# My Story - WS looking for advice



## emo_eater (May 8, 2014)

Hi all,

I just stumbled across this website today while searching the net for things to help me with my relationship with my husband. We have been married for over 8 years, together over 10. 
When we'd been married for about a year, I had what I now see was an EA with a friend of mine, nothing physical ever happened, but I entertained thoughts of leaving my husband. Not necessarily FOR the friend, but more it just showed me that I was dissatisified in my marriage. Being young, and also with a husband with a very strong personality, I don't think I handled the situation well, and so over the years I have continued on and off to struggle with my feelings of dissatisfaction and my inability to communicate effectively with my husband.

nearly 2 years ago now, I had another EA that also involved sexting etc and was much more serious. I had been miserable and felt unappreciated in my marriage for a really long time, and didn't feel as though it was getting any better, so I took the cowards way out, and ended up seeking solace in the attention of another man. This has easily been the worst decision I have ever made.

My husband and I have been flailing around in the waters of our marriage ever since, he is obviously finding it hard to trust me, and obviously anger flairs up every so often. I try to do what I can for him, but have to say that I also feel that my needs aren't getting met. I understand that what I did was very, very, very wrong and hurtful, and if I could take it back, I would, but I still think there were other issues in our marriage that needed working on as well. 

As I said, I have always struggled to communicate my needs effectively to my husband, and now even more so, as if I ever ask for something or want something to change, I get the line about me being the one who cheated, so I don't get to ask for ...

I would like to try MC as a way to help me communicate more effectively, but he won't go. I just don't think we are getting anywhere by ourselves. I am seriously starting to doubt my decision to stay and work on our marriage for the benefit of our son, and am thinking that what we have might not be fixable.

But that thought is really, really scary for me, I want to make sure we have tried everything possible to save our marriage. I need to find something to help us communicate effectively, anything to help us trust each other.

I spent a fair bit of time reading up on the marriage builders website last year, and thought that that might be a great way to start our 'new' relationship, but when I showed hubby, he wasn't really interested in that either.


----------



## EleGirl (Dec 3, 2011)

I'm going to suggest some reading for you....

"Surviving an Affair" by Dr. Harley 
"His Needs, Her Needs" 

Read them in that order. What you did was wrong and you own that 100%. But there is a continuing issue of a marriage that is not working for either of you. Do what those books suggest.

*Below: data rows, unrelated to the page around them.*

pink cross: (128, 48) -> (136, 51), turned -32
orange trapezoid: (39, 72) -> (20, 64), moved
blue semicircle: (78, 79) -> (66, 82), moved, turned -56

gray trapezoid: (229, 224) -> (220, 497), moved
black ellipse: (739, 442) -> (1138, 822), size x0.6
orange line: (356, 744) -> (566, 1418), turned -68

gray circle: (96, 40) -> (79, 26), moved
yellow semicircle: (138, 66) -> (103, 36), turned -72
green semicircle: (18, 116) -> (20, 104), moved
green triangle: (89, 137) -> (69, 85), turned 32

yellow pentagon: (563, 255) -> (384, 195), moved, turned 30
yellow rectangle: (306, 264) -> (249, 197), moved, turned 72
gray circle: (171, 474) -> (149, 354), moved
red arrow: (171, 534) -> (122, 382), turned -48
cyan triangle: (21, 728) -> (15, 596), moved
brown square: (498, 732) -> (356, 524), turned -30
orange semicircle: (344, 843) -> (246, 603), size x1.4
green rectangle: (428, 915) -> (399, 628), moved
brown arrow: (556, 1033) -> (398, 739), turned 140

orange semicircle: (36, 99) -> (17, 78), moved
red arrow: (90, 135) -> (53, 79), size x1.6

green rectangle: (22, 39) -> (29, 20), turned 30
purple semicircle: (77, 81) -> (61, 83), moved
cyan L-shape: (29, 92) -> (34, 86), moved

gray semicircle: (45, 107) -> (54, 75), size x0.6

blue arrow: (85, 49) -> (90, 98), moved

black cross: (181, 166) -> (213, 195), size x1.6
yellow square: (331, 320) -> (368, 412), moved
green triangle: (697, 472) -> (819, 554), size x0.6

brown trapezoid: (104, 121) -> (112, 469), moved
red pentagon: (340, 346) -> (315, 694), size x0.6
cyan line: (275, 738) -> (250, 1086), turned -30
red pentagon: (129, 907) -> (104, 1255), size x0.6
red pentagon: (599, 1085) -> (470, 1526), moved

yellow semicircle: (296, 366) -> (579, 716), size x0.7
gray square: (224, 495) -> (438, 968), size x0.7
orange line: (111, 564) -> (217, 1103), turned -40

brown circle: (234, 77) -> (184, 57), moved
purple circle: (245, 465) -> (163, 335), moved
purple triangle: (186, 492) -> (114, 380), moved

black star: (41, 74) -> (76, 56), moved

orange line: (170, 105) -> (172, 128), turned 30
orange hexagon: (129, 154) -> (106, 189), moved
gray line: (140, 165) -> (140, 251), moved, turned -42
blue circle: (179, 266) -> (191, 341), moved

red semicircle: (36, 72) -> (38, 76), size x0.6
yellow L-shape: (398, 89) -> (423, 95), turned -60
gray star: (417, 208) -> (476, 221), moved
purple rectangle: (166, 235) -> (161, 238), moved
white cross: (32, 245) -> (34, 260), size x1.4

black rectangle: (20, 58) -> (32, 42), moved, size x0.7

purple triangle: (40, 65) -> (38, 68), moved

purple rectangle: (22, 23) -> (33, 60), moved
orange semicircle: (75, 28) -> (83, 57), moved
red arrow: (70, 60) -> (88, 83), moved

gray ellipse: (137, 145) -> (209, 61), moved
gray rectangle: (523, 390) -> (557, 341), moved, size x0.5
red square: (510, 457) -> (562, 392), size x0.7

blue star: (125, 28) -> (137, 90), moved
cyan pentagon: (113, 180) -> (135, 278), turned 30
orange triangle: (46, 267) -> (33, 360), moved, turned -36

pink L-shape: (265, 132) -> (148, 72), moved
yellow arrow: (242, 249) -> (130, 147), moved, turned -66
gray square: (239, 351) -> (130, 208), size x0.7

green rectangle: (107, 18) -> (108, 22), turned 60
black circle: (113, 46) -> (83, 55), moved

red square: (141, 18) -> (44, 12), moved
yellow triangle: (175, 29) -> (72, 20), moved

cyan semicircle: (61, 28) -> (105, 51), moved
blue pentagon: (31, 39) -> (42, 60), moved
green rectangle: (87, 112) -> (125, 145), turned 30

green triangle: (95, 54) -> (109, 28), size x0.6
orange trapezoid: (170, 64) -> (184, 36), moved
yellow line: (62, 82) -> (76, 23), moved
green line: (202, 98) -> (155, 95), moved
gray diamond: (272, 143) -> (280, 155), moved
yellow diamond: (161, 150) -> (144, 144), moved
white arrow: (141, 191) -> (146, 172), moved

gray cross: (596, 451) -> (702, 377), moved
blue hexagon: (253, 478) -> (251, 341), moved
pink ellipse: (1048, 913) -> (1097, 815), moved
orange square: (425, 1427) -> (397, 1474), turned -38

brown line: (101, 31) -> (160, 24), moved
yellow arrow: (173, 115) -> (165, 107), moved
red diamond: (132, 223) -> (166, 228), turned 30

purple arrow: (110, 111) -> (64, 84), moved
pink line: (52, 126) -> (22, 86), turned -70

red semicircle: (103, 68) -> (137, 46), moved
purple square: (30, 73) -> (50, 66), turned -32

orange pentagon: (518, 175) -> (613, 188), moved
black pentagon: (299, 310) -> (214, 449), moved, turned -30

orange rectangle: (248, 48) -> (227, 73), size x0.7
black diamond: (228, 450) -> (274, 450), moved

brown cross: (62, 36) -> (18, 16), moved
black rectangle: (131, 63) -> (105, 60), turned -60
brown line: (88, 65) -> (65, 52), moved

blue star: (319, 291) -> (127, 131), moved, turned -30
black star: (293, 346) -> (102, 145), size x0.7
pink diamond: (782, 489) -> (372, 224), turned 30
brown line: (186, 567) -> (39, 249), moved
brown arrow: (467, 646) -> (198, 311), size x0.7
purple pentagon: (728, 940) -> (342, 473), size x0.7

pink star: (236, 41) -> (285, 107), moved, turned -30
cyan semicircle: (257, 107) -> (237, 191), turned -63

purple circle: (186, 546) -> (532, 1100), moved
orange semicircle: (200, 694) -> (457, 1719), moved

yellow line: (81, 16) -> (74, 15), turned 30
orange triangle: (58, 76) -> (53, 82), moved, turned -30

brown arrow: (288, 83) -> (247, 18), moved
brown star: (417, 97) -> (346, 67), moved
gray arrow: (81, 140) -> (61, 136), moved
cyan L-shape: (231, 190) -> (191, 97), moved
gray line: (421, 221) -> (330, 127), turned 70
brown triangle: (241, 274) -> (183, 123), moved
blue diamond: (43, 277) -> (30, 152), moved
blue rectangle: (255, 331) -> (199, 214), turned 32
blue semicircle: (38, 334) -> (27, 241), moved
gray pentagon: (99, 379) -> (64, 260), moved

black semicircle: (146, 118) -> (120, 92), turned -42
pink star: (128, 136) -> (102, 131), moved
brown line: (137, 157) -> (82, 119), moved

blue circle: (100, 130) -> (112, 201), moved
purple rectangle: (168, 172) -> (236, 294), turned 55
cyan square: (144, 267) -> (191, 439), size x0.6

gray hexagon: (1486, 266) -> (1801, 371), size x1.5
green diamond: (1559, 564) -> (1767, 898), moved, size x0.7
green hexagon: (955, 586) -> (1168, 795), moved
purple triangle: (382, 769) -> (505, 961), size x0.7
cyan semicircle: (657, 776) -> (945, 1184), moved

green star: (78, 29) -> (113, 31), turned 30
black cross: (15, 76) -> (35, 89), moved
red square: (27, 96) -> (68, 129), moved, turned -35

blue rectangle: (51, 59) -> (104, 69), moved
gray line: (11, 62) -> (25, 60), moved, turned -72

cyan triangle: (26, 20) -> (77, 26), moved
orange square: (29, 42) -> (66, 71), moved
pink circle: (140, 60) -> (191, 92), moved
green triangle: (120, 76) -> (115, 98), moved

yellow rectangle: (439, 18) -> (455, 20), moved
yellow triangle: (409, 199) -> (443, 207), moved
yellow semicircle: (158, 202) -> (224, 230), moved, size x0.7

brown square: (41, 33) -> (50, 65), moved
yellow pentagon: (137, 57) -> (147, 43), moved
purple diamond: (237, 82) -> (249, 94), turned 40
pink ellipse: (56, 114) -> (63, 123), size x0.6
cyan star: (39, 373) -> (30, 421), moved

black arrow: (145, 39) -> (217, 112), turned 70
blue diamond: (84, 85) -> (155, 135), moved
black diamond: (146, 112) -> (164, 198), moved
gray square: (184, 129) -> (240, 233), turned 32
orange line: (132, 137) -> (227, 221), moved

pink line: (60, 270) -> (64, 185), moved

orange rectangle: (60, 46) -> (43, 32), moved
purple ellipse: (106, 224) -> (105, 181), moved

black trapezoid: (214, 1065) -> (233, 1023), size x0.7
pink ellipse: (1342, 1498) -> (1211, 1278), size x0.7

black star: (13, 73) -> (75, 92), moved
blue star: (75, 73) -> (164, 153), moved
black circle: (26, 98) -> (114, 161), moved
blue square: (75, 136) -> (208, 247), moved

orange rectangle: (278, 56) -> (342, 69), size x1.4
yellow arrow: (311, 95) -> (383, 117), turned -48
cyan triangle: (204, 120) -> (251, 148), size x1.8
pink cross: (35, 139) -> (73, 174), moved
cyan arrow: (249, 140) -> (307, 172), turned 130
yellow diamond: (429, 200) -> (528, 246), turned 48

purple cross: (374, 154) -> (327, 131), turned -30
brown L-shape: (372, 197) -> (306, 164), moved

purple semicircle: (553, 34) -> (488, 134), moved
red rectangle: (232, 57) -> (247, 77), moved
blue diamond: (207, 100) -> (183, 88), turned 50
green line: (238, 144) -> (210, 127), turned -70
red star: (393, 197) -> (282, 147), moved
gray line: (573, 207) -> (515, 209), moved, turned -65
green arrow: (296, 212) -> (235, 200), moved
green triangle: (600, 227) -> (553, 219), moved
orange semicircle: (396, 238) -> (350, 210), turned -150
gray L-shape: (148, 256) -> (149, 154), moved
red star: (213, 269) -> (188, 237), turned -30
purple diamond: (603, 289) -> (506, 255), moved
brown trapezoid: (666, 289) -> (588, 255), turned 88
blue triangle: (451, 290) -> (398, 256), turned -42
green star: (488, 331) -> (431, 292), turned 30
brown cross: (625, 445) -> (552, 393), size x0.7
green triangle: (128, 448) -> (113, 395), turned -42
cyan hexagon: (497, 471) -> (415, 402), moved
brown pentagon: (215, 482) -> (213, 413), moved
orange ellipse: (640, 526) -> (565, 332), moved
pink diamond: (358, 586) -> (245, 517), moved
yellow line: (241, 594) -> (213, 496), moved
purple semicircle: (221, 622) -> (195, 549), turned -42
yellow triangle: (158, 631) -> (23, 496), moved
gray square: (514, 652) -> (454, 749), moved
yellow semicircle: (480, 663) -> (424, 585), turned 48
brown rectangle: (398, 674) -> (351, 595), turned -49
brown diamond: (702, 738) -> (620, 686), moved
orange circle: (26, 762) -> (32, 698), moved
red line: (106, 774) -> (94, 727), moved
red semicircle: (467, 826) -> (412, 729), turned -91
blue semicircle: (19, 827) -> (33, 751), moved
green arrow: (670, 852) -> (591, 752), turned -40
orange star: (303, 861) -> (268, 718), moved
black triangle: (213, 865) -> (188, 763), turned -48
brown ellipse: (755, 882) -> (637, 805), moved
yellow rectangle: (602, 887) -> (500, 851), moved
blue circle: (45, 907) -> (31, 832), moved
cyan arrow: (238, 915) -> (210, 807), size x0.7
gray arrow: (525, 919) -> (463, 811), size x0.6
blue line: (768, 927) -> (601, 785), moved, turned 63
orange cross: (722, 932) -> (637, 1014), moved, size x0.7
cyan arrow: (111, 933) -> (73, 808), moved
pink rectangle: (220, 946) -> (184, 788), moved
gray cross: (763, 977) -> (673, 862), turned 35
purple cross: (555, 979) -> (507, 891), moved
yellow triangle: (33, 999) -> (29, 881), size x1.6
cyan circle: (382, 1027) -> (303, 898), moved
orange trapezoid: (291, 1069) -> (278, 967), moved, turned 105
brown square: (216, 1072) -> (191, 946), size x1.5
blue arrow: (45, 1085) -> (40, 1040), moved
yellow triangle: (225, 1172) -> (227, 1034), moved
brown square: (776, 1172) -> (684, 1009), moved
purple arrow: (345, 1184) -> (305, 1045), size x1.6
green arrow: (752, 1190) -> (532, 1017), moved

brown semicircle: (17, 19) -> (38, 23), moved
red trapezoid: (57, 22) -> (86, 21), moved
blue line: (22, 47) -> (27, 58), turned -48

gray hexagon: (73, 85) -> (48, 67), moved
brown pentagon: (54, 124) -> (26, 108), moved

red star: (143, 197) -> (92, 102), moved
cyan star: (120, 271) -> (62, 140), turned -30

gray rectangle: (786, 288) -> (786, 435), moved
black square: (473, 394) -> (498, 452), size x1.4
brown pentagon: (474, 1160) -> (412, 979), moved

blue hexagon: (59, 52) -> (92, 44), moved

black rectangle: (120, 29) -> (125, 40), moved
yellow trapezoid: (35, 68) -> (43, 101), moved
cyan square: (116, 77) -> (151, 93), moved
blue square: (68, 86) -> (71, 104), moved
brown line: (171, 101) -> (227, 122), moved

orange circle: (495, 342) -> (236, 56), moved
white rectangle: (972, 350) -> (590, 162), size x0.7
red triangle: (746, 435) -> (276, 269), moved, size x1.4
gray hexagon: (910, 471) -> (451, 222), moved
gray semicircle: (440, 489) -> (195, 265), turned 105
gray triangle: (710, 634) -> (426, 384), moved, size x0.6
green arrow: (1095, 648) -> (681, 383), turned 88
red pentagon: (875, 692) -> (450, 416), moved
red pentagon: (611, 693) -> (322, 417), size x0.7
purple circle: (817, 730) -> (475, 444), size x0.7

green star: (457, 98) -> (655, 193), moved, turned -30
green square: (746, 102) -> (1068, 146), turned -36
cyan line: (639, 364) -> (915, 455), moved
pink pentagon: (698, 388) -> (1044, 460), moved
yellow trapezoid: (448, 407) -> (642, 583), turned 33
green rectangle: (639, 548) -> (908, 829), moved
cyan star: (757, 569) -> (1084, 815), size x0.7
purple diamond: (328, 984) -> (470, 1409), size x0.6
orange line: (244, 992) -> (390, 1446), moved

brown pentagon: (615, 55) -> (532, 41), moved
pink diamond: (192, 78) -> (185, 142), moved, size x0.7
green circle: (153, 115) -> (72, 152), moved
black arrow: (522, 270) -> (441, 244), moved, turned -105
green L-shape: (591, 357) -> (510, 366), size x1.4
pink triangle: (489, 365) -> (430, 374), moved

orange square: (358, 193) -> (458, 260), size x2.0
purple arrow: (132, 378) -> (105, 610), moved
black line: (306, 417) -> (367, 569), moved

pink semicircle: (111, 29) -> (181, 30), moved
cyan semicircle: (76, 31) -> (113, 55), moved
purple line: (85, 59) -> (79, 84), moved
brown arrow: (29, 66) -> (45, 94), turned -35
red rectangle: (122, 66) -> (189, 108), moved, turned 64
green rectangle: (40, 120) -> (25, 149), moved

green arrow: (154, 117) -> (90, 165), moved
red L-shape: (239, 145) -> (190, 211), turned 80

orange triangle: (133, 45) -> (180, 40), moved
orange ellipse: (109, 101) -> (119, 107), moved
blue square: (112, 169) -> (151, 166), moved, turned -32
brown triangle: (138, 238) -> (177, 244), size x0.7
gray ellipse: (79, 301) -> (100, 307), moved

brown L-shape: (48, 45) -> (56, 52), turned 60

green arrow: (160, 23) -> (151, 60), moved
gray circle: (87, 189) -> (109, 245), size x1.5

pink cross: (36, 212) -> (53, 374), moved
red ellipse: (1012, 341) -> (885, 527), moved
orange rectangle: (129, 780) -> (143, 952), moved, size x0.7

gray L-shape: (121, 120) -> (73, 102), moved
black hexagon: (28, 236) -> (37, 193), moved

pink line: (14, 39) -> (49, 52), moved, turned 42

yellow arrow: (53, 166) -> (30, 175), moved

If that does not work, if he will not work with your to communicate and fix the marriage then there is little for you in this marriage.

If you don't fix it and you are not happy, leave the marriage. Don't go down the road of any kind of relationship with another man again because that just destroys your soul.


----------



## jnj express (Mar 28, 2011)

for 9 yrs you have been in a miserable mge---with a H---that you will not confront, as to marital problems

You have had 2 EA's---second EA, came possible very close to physical contact---but with the sexting---what more do you really need----

You have broken your vows---living and staying in misery---is not the best situation for your son---he very possibly might end up hating both of you----his happiness should come 1st---

Up to this point, as I said before, you refuse to confront your H, on the marital issues---on top of that you have cheated and brought another man into the mix----you are miserable---your H, is probably mad most of the time, as his sub---conscious is, I am sure, driving him crazy----and your son---suffers

Like it or not this mge---needs to end-------your son will end up in split homes, but at least if the mge is ended, you and your H, might just live better and happier lives, which is what your son needs


----------



## emo_eater (May 8, 2014)

Thanks for the sensible advice. I will have a look at the books you have suggested.

I am really worried that our relationship isn't going to work, and I am also worried about the affect a relationship break up would have on our son. That is what worries me most. I also don't want our son growing up thinking that what our current relationship is like is what relationships should be like, if you know what I mean.


----------



## manticore (Sep 3, 2013)

does you husband know about your two EAs?, maybe you are talking him bout solutions when he don't even perceive a problem.


----------



## emo_eater (May 8, 2014)

yes, he knows about the EAs. The most recent one really really really hurt him and (for him) that has caused the most trouble in our relationship. for me, the relationship was already is a LOT of trouble, and I made the wrong decision and tried to feel better by involving someone outside the marriage. Now we have extra, bigger problems to work through, and of course my affair looms as a much bigger issue than what I was feeling prior to the affair. 
Unfortunately it doesn't mean that the issues have gone away, it just means we have heaps and heaps to deal with, and I am quite overwhelmed by it all at the moment, and because I don't know where to go, I tend to just do the ostrich thing and stick my head in the sand. Although I can see that this approach isn't really working. So I am trying to find something else that might just work...


----------



## manticore (Sep 3, 2013)

is he 100% commited in reconcilation?, or is he still thinking if he wants to continue the marriage or not?, the worst people can do in these cases is rugsweep the affair, and is normally the WS the one that just wants to forget the whole deal and do as if nothing happened, but it seems that in this case you are the one who really wants to work in the relationship and fix the problems and your husbasnd is the one who wants to rugsweep everything, which is weird, that is why I am asking his level of commitment


----------



## manticore (Sep 3, 2013)

emo_eater said:


> My husband and I have been flailing around in the waters of our marriage ever since, he is obviously finding it hard to trust me, and obviously anger flairs up every so often. I try to do what I can for him, but have to say that I also feel that my needs aren't getting met. I understand that what I did was very, very, very wrong and hurtful, and if I could take it back, I would, but I still think there were other issues in our marriage that needed working on as well.



also your husband reactions described here are normal, please read this to help you to understand your husband feelings and reactions:

http://talkaboutmarriage.com/coping-infidelity/32002-welcome-tam-cwi-newbies-please-read.html

specially post number 3

"*Understanding Your Betrayed Spouse - A quick reference manual for unfaithful partners.

The Sea of Stress is Difficult to Understand.

YOU BETRAYED YOUR PARTNER. NOW COMES THE FALLOUT.*"


----------



## emo_eater (May 8, 2014)

Thanks for the link to the newbies thread - lots of great info there, and some new things for me to try, and also some great informative posts to help me understand how he is feeling. 
On the one hand, I am now looking forward to him coming home from work so I can show him some love, on the other, I'm worried that the house/car etc isn't clean enough, and that he's going to be cranky with me in some way...I really need to stop these feelings in myself, and start expecting the best, instead of the worst, from him.


----------



## Hicks (Jan 14, 2011)

You were dissatisfied with your marriage. So you had an EA. Then you decided to have a child. Then you had another affair. I think the burden is on you to make things right. Be a great wife, meet your man's needs, and who knows....maybe your marriage is not so bad afterall.


----------